__Problem description__
Pick out every line in the listing below that contains the word "usuarios".

__Records provided__
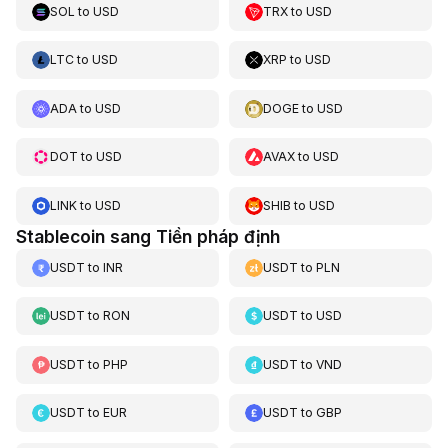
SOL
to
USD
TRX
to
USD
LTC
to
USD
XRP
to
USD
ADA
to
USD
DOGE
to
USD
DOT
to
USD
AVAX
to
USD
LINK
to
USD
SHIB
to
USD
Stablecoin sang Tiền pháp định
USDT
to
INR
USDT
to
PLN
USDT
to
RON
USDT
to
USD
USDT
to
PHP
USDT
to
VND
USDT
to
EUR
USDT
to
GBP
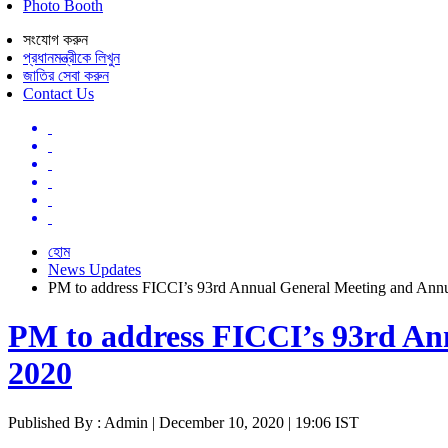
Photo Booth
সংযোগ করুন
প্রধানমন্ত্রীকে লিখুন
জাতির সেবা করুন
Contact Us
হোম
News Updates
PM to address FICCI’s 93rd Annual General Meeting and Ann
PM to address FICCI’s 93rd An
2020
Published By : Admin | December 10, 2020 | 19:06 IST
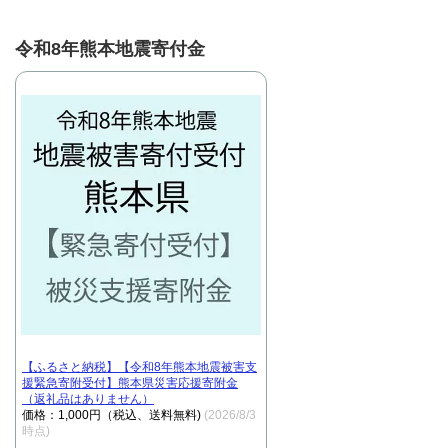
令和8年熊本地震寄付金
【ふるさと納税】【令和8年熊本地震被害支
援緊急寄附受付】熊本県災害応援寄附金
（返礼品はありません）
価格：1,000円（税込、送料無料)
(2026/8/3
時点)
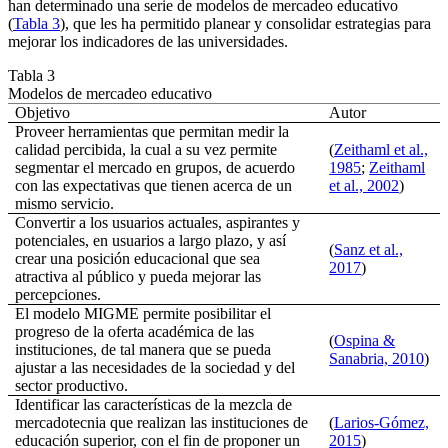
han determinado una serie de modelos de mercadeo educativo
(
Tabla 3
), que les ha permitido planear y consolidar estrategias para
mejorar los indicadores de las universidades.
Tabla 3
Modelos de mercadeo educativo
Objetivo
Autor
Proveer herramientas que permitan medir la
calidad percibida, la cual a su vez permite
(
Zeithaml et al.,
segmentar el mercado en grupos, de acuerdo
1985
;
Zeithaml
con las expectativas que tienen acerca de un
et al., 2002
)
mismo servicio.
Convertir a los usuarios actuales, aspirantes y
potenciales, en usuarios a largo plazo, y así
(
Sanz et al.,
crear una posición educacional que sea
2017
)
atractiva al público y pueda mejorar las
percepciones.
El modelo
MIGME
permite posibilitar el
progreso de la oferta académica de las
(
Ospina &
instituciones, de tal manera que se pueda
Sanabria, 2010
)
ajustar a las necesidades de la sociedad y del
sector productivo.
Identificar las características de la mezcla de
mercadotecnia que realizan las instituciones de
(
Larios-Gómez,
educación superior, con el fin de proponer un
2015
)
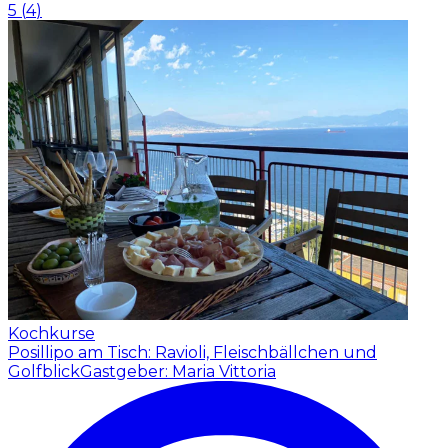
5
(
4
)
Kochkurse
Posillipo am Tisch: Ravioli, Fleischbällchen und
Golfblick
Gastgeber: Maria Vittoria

__Solved problem__
Convertir a los usuarios actuales, aspirantes y
potenciales, en usuarios a largo plazo, y así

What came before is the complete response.